- ACTIVITY
Each record below should be returned exactly, with its pictures left out.

PROVIDED ENTRIES START

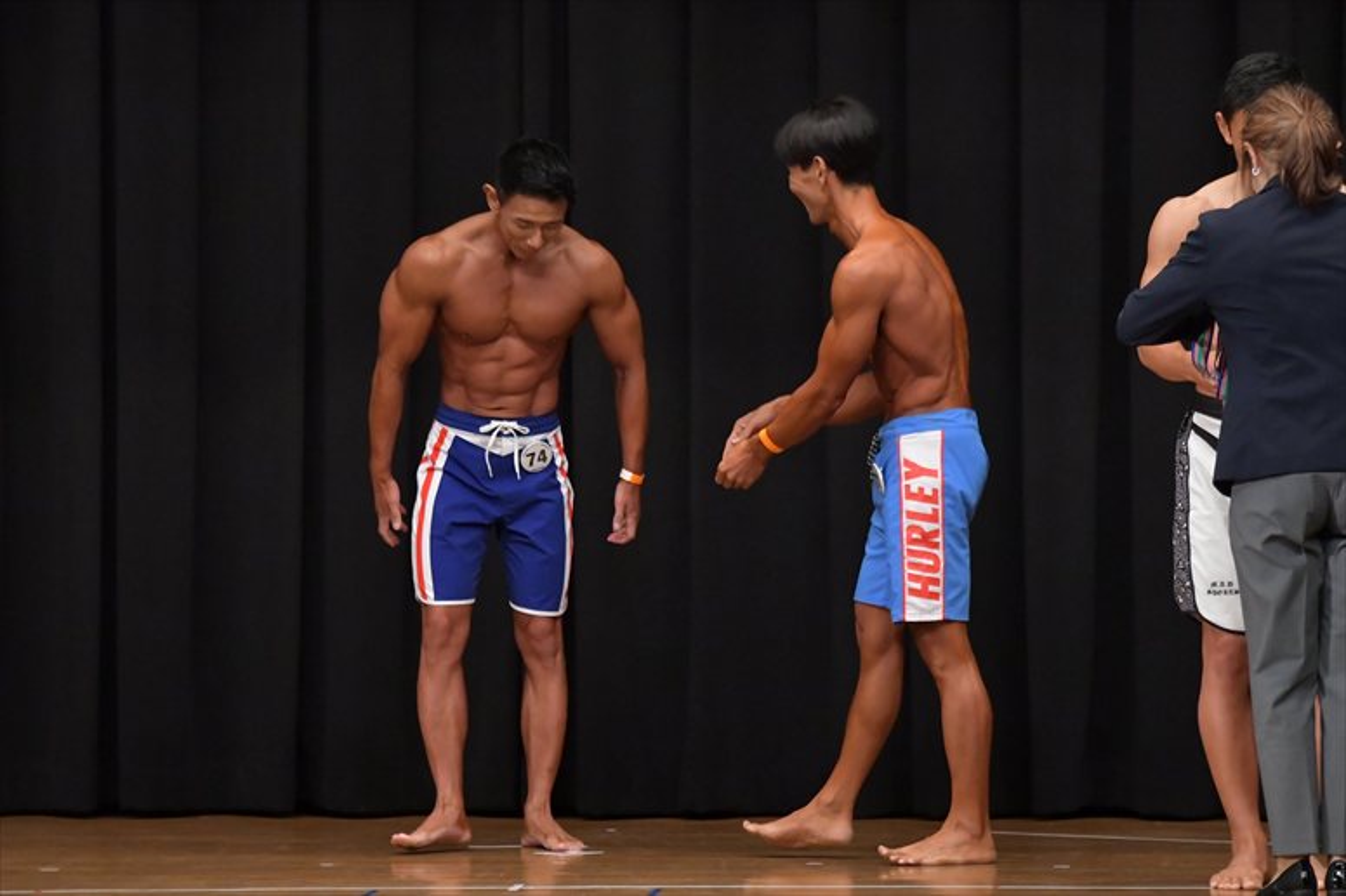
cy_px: 448
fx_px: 9530
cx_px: 673
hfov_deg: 8.1
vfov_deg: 5.4
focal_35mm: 255
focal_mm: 170
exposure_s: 1/400
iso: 6400
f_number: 5.6
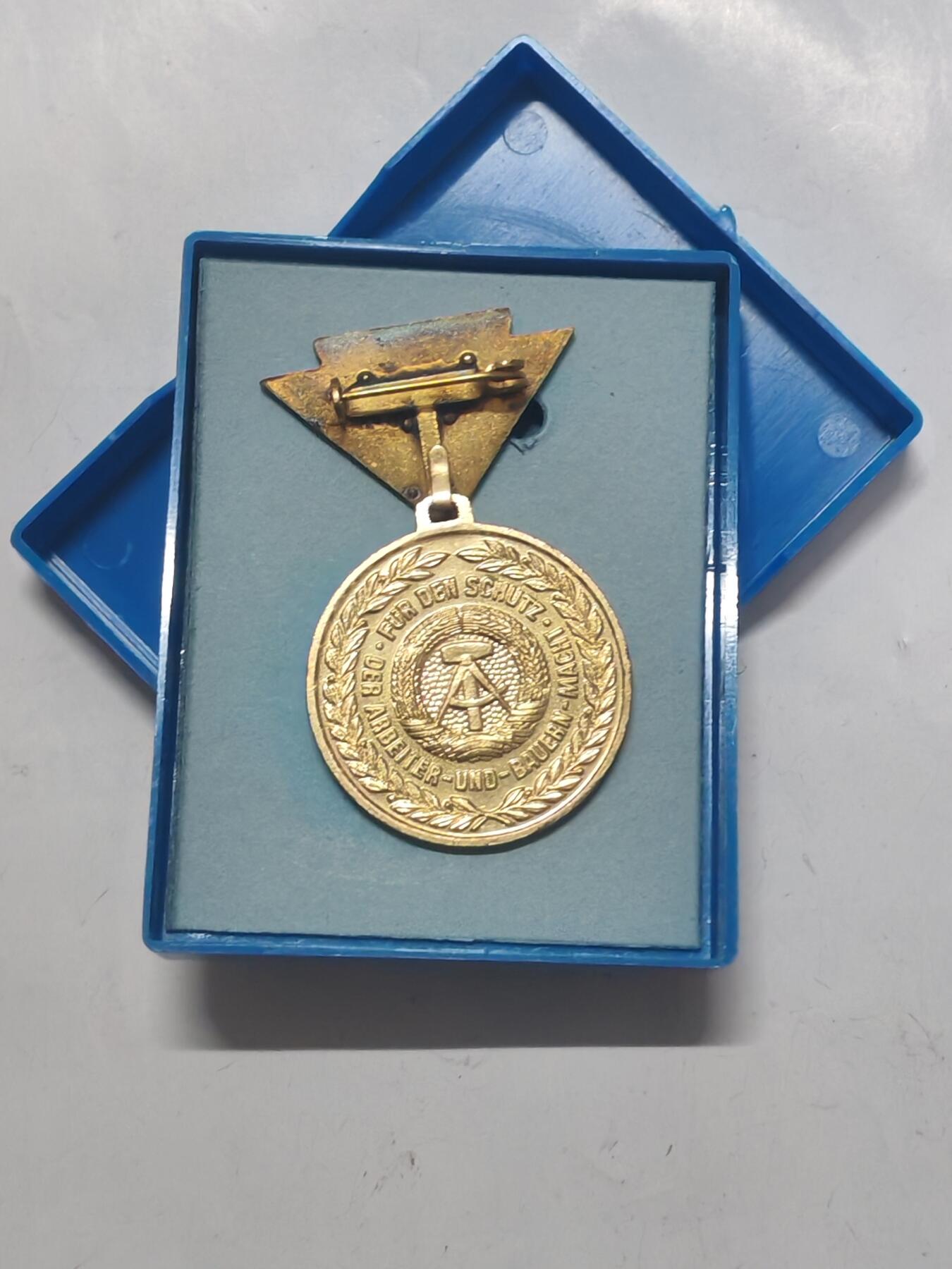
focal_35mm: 68
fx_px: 2493
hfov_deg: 21.6
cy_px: 634
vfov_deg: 28.6
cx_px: 476
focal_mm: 5.52
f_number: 1.95
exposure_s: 1/50
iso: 800
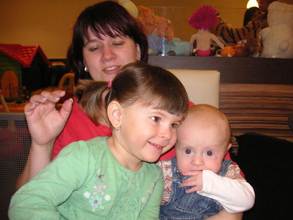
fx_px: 313
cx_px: 146
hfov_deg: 50.1
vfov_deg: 38.7
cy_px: 110
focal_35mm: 37
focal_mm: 6.1
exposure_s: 1/45
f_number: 2.8
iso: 160
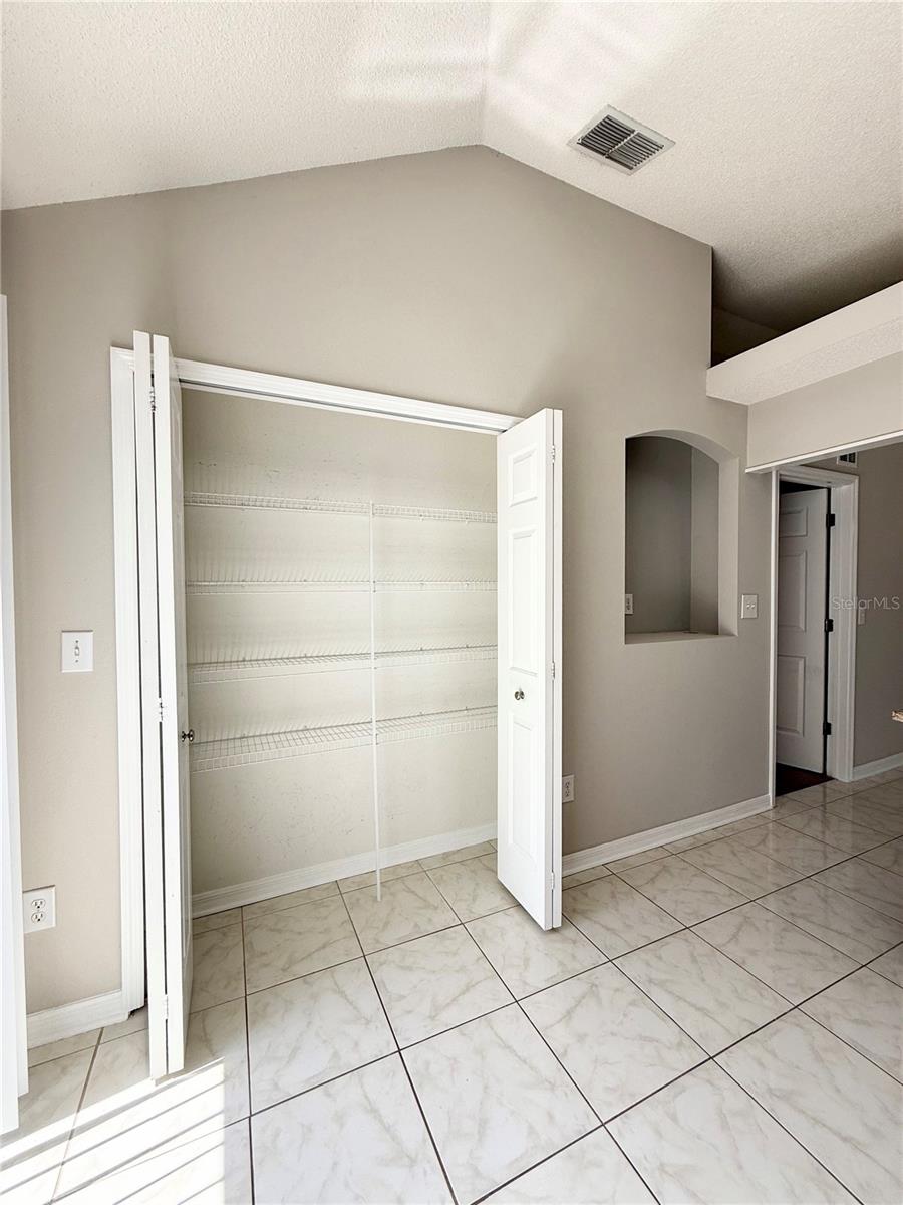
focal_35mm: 14
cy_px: 602
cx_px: 452
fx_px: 487
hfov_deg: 85.7
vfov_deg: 102.1
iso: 50
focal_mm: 2.22
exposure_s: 1/294
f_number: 2.2
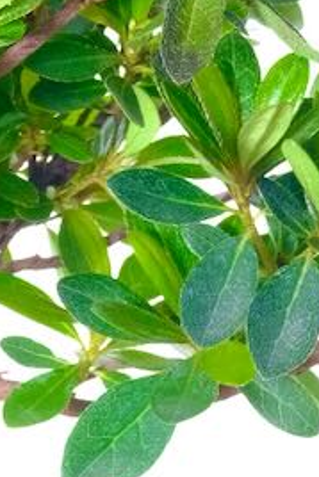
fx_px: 7035
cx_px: -130
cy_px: 409
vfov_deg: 3.9
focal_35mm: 530
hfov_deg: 2.6
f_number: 10
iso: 1600
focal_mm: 74.1
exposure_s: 1/13
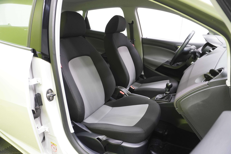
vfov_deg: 53.1
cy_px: 77
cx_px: 116
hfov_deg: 73.7
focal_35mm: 24
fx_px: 154
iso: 1250
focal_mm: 16
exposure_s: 1/30
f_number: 3.5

PROVIDED ENTRIES END

- TASK RESULT
cy_px: 448
fx_px: 9530
cx_px: 673
hfov_deg: 8.1
vfov_deg: 5.4
focal_35mm: 255
focal_mm: 170
exposure_s: 1/400
iso: 6400
f_number: 5.6
focal_35mm: 68
fx_px: 2493
hfov_deg: 21.6
cy_px: 634
vfov_deg: 28.6
cx_px: 476
focal_mm: 5.52
f_number: 1.95
exposure_s: 1/50
iso: 800
fx_px: 313
cx_px: 146
hfov_deg: 50.1
vfov_deg: 38.7
cy_px: 110
focal_35mm: 37
focal_mm: 6.1
exposure_s: 1/45
f_number: 2.8
iso: 160
focal_35mm: 14
cy_px: 602
cx_px: 452
fx_px: 487
hfov_deg: 85.7
vfov_deg: 102.1
iso: 50
focal_mm: 2.22
exposure_s: 1/294
f_number: 2.2
fx_px: 7035
cx_px: -130
cy_px: 409
vfov_deg: 3.9
focal_35mm: 530
hfov_deg: 2.6
f_number: 10
iso: 1600
focal_mm: 74.1
exposure_s: 1/13
vfov_deg: 53.1
cy_px: 77
cx_px: 116
hfov_deg: 73.7
focal_35mm: 24
fx_px: 154
iso: 1250
focal_mm: 16
exposure_s: 1/30
f_number: 3.5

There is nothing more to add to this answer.